Chora
Warszawa, 23 października 2007 – Nagłe nadejście zimy dało się we znaki Jej Perfekcyjności. Zachorowała i nie wiadomo, czy zjawi się jutro na Krakowskim Przedmieściu.
Nie wiadomo, co dokładnie jej dolega, bo nie była w związku ze swoim stanem zdrowia u lekarza.
– To tylko przeziębienie, może grypa – uspokaja. – Nic poważnego tak czy owak.
Jak zapewniła, zaopatrzyła się dzisiaj podczas zakupów w C.H. Reduta w odpowiednie leki i zamierza podjąć walkę ze swoją niemocą. Dzisiaj zażyła pierwsze dawki specyfików i… usnęła. Jak jednak twierdzi, to dobra reakcja.
– Zawsze po ferverksie zasypiam, gdy czuje się źle – wyjaśniła. – Odczytuję to jako znak, że lek działa.

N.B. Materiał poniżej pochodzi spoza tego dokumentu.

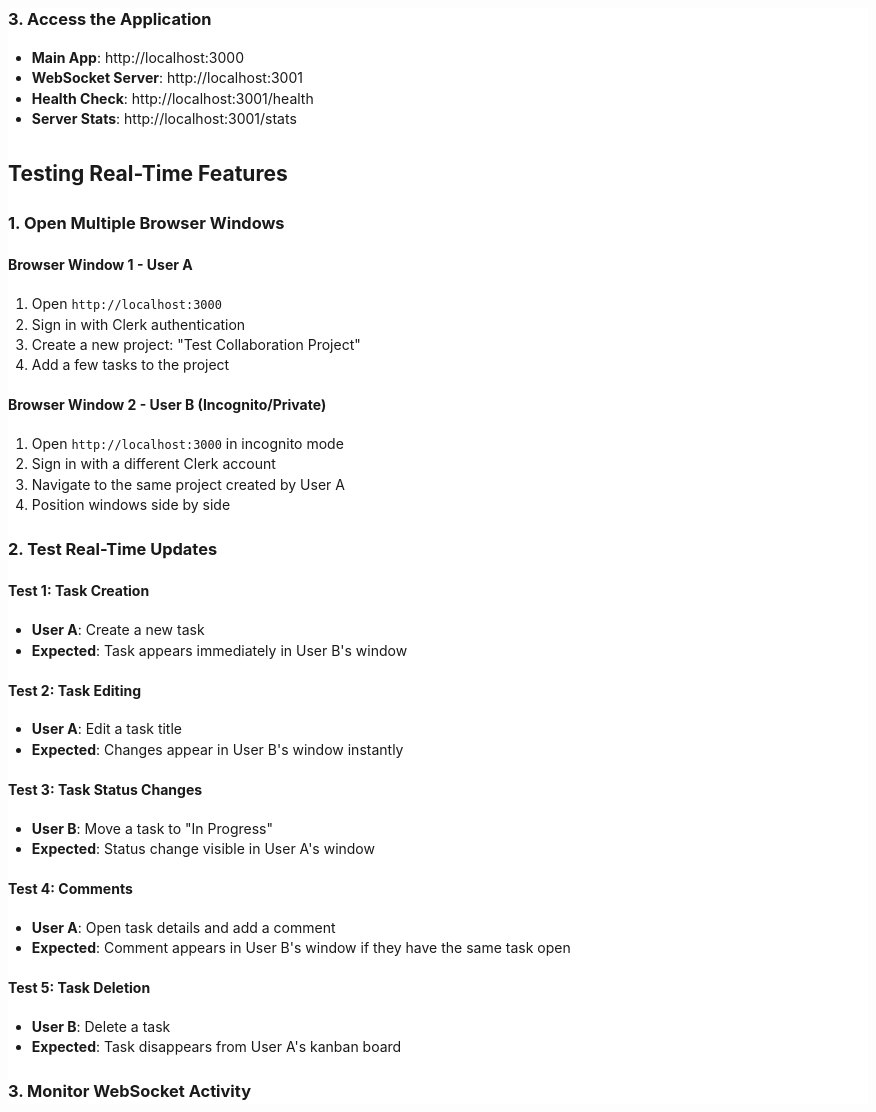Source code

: ### 3. Access the Application

- **Main App**: http://localhost:3000
- **WebSocket Server**: http://localhost:3001
- **Health Check**: http://localhost:3001/health
- **Server Stats**: http://localhost:3001/stats

## Testing Real-Time Features

### 1. Open Multiple Browser Windows

#### Browser Window 1 - User A

1. Open `http://localhost:3000`
2. Sign in with Clerk authentication
3. Create a new project: "Test Collaboration Project"
4. Add a few tasks to the project

#### Browser Window 2 - User B (Incognito/Private)

1. Open `http://localhost:3000` in incognito mode
2. Sign in with a different Clerk account
3. Navigate to the same project created by User A
4. Position windows side by side

### 2. Test Real-Time Updates

#### Test 1: Task Creation

- **User A**: Create a new task
- **Expected**: Task appears immediately in User B's window

#### Test 2: Task Editing

- **User A**: Edit a task title
- **Expected**: Changes appear in User B's window instantly

#### Test 3: Task Status Changes

- **User B**: Move a task to "In Progress"
- **Expected**: Status change visible in User A's window

#### Test 4: Comments

- **User A**: Open task details and add a comment
- **Expected**: Comment appears in User B's window if they have the same task open

#### Test 5: Task Deletion

- **User B**: Delete a task
- **Expected**: Task disappears from User A's kanban board

### 3. Monitor WebSocket Activity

Jej Perfekcyjność zapowiedziała, że zrobi wszystko, by zjawić się jutro na socjologii i dziennikarstwie i wziąć udział w zajęciach. Dodała także, że dziwi ją choroba w tym momencie. Dlaczego? Ponieważ zazwyczaj choruje, „gdy jest jakiś czas wolny – ferie, wakacje, dłuższy weekend”. Spodziewała się przeziębienia za tydzień, podczas wyjazdu do domu rodzinnego, który zaplanowała wstępnie na 31 października.